Many people suffer under the illusion that a short sale is the ultimate means to escape a bad credit report. In reality, nothing could be further from the truth. Short sales, though they may save you from the stigma attached to foreclosure, will still damage your credit and make you a liability to new creditors for years to come.
Creditors don’t mince numbers or words with your credit history
Creditors are a notoriously tight bunch. If you consider the fact that you can cross mountain ranges, jurisdictions and, in some cases, move internationally and not escape a bad credit score, these guys mean business. There are several events on your FICO score that all spell creditor trouble in the same way: serious delinquency, collection filed and derogatory public record.
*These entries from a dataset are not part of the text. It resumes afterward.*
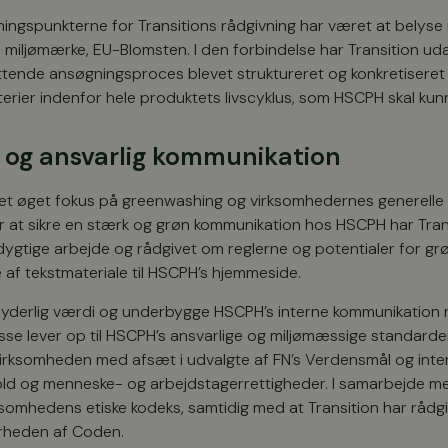
ningspunkterne for Transitions rådgivning har været at belys
le miljømærke, EU-Blomsten. I den forbindelse har Transition u
tende ansøgningsproces blevet struktureret og konkretiseret s
iterier indenfor hele produktets livscyklus, som HSCPH skal ku
 og ansvarlig kommunikation
et øget fokus på greenwashing og virksomhedernes generelle
or at sikre en stærk og grøn kommunikation hos HSCPH har Tran
ygtige arbejde og rådgivet om reglerne og potentialer for grø
 af tekstmateriale til HSCPH’s hjemmeside.
 yderlig værdi og underbygge HSCPH’s interne kommunikation m
 disse lever op til HSCPH’s ansvarlige og miljømæssige standard
virksomheden med afsæt i udvalgte af FN’s Verdensmål og intern
old og menneske- og arbejdstagerrettigheder. I samarbejde 
rksomhedens etiske kodeks, samtidig med at Transition har råd
rheden af Coden.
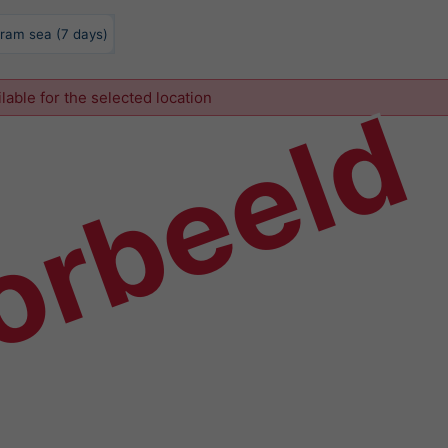
ram sea (7 days)
orbeeld
ilable for the selected location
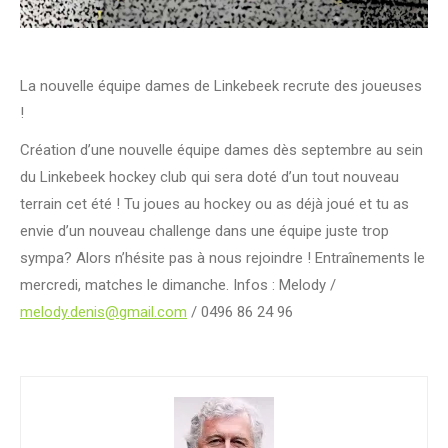
La nouvelle équipe dames de Linkebeek recrute des joueuses
!
Création d’une nouvelle équipe dames dès septembre au sein
du Linkebeek hockey club qui sera doté d’un tout nouveau
terrain cet été ! Tu joues au hockey ou as déjà joué et tu as
envie d’un nouveau challenge dans une équipe juste trop
sympa? Alors n’hésite pas à nous rejoindre ! Entraînements le
mercredi, matches le dimanche. Infos : Melody /
melody.denis@gmail.com
/ 0496 86 24 96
All three tell the creditor that you failed to pay as promised. Short sales are typically recorded as a derogatory public record.
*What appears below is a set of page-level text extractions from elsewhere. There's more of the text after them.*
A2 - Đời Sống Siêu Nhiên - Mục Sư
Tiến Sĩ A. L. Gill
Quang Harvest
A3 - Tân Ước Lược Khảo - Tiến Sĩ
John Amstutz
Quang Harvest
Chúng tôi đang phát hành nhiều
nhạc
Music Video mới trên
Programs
A short sale and foreclosure are the same in the eyes of creditors
Creditors, short sale or foreclosure, will still see you as someone who defaulted on their home loan—don’t expect credit miracles from your short sale. The silver lining to short selling is that it remains a blemish on your record for 2 years instead of the 5 that comes with foreclosure. Consider it a reduced punitive credit sentencing and move on.
Because the housing market remains in shambles, you may try to negotiate the kind of poor credit listing your bank ultimate reports. Occasionally, when the credit gods smile, your bank or creditor will agree to a lesser credit punishment so long as everyone gets what they want out of the short sale transaction.